Amazon as an e-commerce platform serves millions of customers and in order to do so they run their software across thousands of servers. At such a large scale, a server failure is not a question of if but when. With such large scale of operations, Amazon cannot tolerate even a fraction of downtime as it will result in huge financial loss and a bad customer experience. So reliability of the e-commerce application is of utmost essence. The backbone of this reliable system is a fault-tolerant storage layer so that the customer facing application can save and retrieve customer data without worrying about server failures. Dynamo provides this support by not just providing a storage layer but also acting as an abstraction to overcome any form of server failure either within a datacenter or across multiple data centers. It hides all the complexities that come with operating a system across multiple nodes and provides a clean primary-key based interface to store and retrieve data to its clients.

Dynamo prioritizes reliability of the system by making a compromise for consistency guarantees of the storage layer, which is to say that Dynamo offers an eventual consistency guarantee for its storage layer. Amazon’s architecture is build in such a way that their use case can be solved by using an eventually consistent system at scale. Primary-key based interface also works for Amazon’s architecture that is highly decoupled and have very clear boundaries for the data each service in the architecture is trying to access.

Amazon’s e-commerce system comprising on many services that communicate with each other to provide a rich set of functionalities. Each service runs it’s own instance of Dynamo and operates under a set of assumptions which are as follows:

Data access & update is done via a key-value based query model. This simplifies the interface for Dynamo as now it doesn’t need to provide complex query model that performs joins over multiple tables.
There is a compromise on consistency of data stored on Dynamo nodes. Instead of strict consistency, applications using Dynamo as storage layer work with an eventual consistency model.
Writes are given a higher priority in case of conflict resolution. With tight latency requirements, write requests are processed without resolving the conflict and all the conflicting states related to a key are preserved. Conflict resolution happens at read time based on policy such as last-write-wins or the resolution logic is moved to the client side.
Every Dynamo node in a system is identical to other nodes in the same system. This means that there is no master node with extra responsibilities. This makes maintenance of nodes in a system much easier as compared to a typical master-replica model.

Related work in field of distributed storage systems

Various existing peer to peer systems have solved a certain set of problems individually. Pastry is one such P2P system that ensures a query is answered by one of the nodes in the system within a certain number of network hops. Oceanstore build on such P2P routing layer is another such system that performs conflict resolution by providing an ordering among the transactions.

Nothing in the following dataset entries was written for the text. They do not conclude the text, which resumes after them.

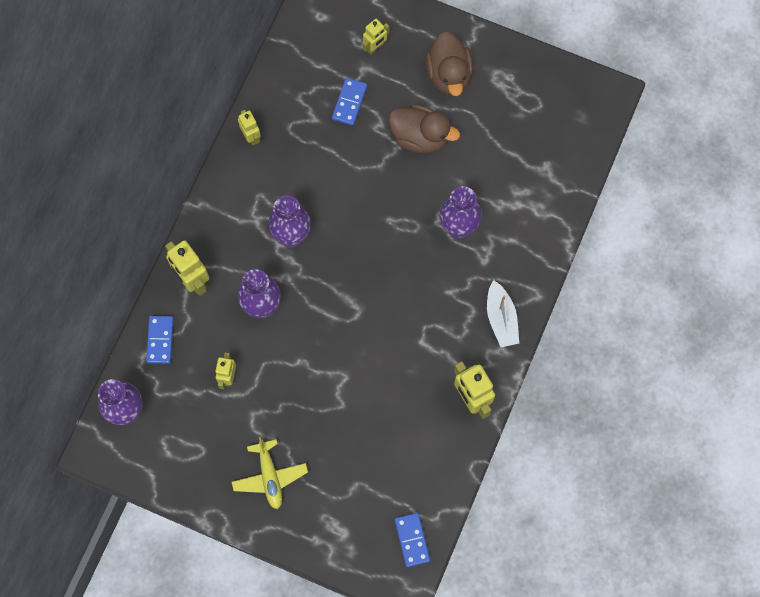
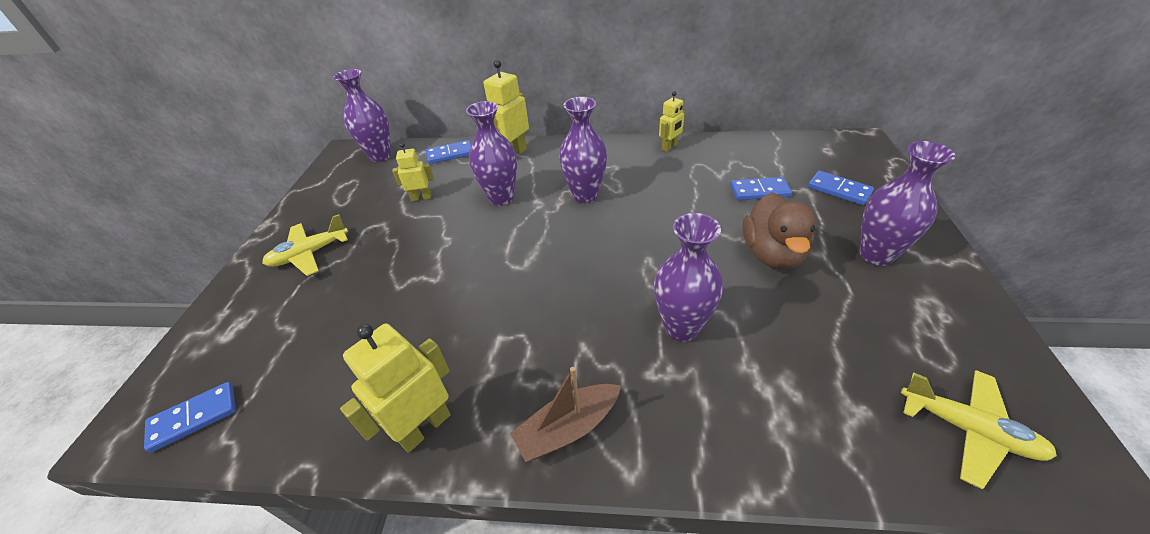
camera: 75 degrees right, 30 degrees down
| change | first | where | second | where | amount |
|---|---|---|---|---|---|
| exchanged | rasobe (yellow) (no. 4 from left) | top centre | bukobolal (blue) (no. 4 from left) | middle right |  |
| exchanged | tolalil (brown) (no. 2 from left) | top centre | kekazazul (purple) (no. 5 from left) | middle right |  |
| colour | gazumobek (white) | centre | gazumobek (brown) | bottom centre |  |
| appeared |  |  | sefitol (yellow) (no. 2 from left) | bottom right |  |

Distributed file system is another methodology of distributing data among multiple nodes in a scalable manner. Google file system is one of the example of such scalable distributed file systems. Distributed storage systems such as Bigtable provide a scalable way to store structured data. In contrast, Dynamo focusses on providing a simpler key-value based data storage with strong emphasis on availability on read-write operations even in case of network partitions. Compared to P2P systems, Dynamo doesn’t require multiple node hops to answer a query which adds to its scalability characteristics.

Architecture

A typical storage system is in itself a complex piece of software. When that system is subjected to a distributed environment across multiple nodes, we need to start tackling another set of challenges that come along with distributed systems. As part of reviewing this paper, we will dive into these set of challenges and see how Dynamo solves these problems in a creative manner to build a robust distributed storage system.

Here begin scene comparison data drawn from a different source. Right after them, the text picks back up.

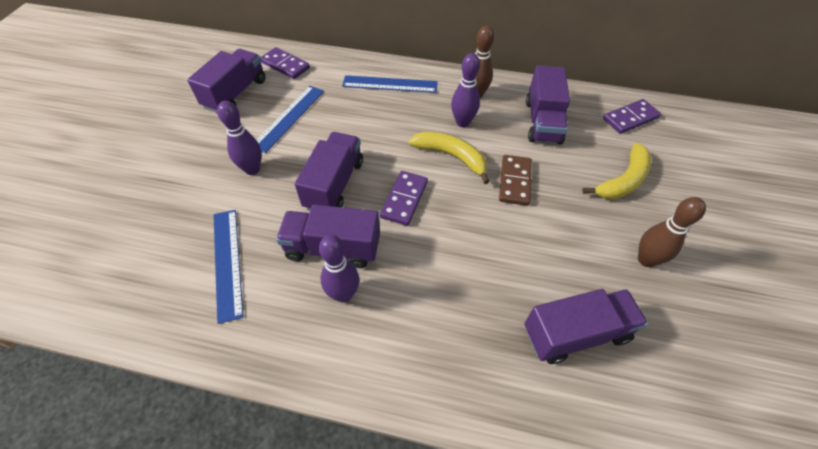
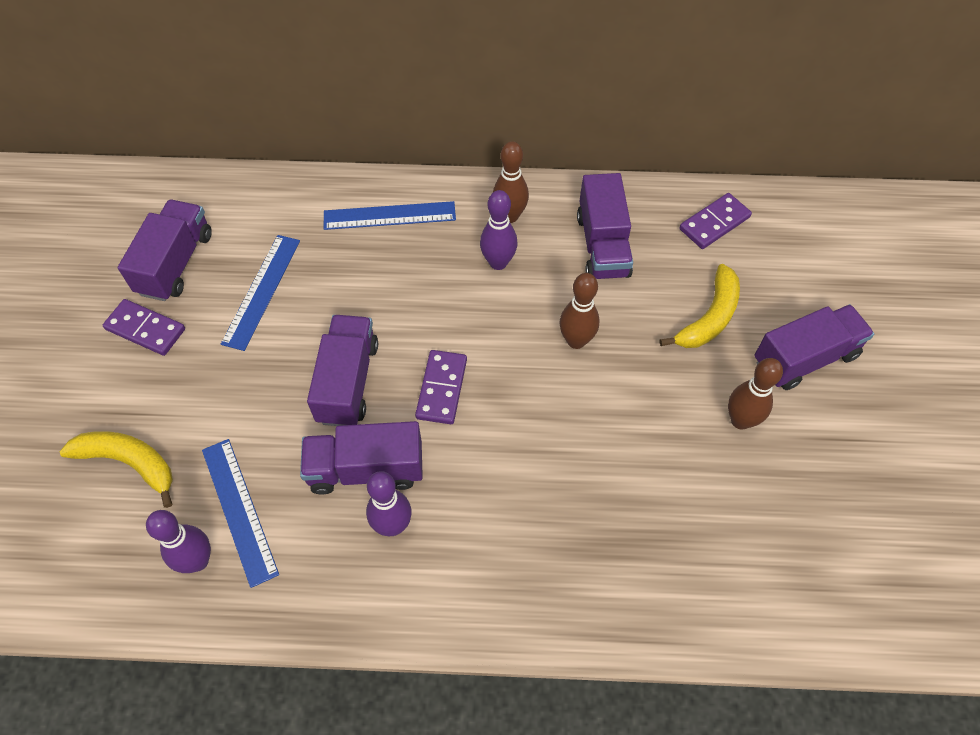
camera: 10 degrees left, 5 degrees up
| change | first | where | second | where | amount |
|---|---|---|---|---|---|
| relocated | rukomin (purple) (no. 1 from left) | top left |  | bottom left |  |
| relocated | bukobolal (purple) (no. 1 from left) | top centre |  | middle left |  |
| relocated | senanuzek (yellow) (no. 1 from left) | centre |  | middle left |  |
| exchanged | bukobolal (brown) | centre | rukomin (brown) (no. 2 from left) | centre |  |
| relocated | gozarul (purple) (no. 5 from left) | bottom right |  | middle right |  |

Going through each of these challenges, remember and try to appreciate the simple interface that Dynamo provides i.e. GET(key) & PUT(key, context, object) as its simplicity plays a key role in solving these set of challenges. The context includes some metadata about the version of the object.

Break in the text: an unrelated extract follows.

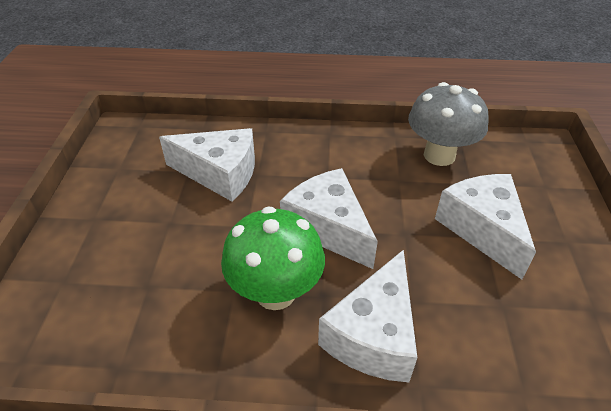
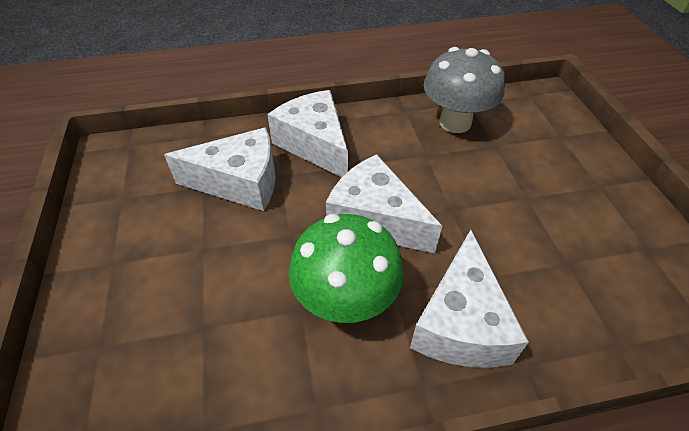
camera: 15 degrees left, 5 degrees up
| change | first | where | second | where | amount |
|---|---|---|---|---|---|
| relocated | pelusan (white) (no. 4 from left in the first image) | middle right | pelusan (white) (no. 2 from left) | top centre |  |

Partitioning: In order to continue scaling the storage system, Dynamo needs to partition data over multiple nodes once the node reaches a certain threshold in terms of capacity. In order to perform this partitioning, Dynamo relies upon Consistent Hashing. Basic implementation of consistent hashing poses problems with non-uniform data distribution. Therefore Dynamo makes use of virtual nodes on top of consistent hashing ring in order to distribute data more uniformly across the ring.
Replication: As high availability is a key requirement for Dynamo, any key that is persisted in the storage layer is stored across N nodes. This replication is performed by a coordinator that stores the key in node assigned to key in the ring according to consistent hashing algorithm and additionally replicate it to N - 1 nodes in clockwise direction in the ring. The list of these N nodes responsible for storing the key is known as preference list.
Data Versioning: Dynamo focusses on providing eventual consistency and therefore a scenario where a put() operation succeeds without the update being persisted on all nodes is possible. Also Dynamo considers failure as a normal scenario and considers failures as an event rather than an exceptional state. These failures can be node failures or even partition failures due to network outage. Dynamo persists every update associated with a key even in state of failure and makes use of vector clocks to find the correct ordering of updates associated with a key. This vector clock is used to find the causality among updates happening on a key on multiple nodes or partitions.
Executing Database Operations: Any read/write operation in Dynamo is handled by a node also known as coordinator node. This node is the first accessible node among the top N nodes in preference list (Discussed in replication section). To perform the read/write operation coordinator node communicates with all N nodes in the preference list. Any node that is experiencing an outage or is unaccessible due to network failure is skipped. To maintain consistency, Dynamo uses a quorum based approach where it consists of two configurable parameters R & W. To maintain the quorum, R & W are set so that R + W > N.
Handling Temporary Failures: Using a traditional quorum based approach, Dynamo runs a risk of sacrificing the availability of its storage system. The requirements for quorum can be broken in case nodes inside the preference list goes down or nodes in the list are unreachable due to partition failure. To overcome this, Dynamo makes use of Sloppy Quorum & Hinted hand-off. Doing this all read & writes are performed on first N healthy nodes which may not be necessarily first N nodes on the hash ring.
Handling Permanent Failures: Hinted handoff has an edge case where the node with hinted message might go down permanently before it has transmitted the message to original node. In this case we run into the risk of compromising the durability of our storage system. This might have a cascading effect where we end up with inconsistent data and might not realize the out of sync state before it is too late. To overcome this Dynamo makes use of Merkle tree which is an anti-entropy protocol. Merkle tree is also a well known concept in blockchain technology. Dynamo uses Merkle tree to detect inconsistencies among replica nodes and stop the spread of outdated data among replica nodes.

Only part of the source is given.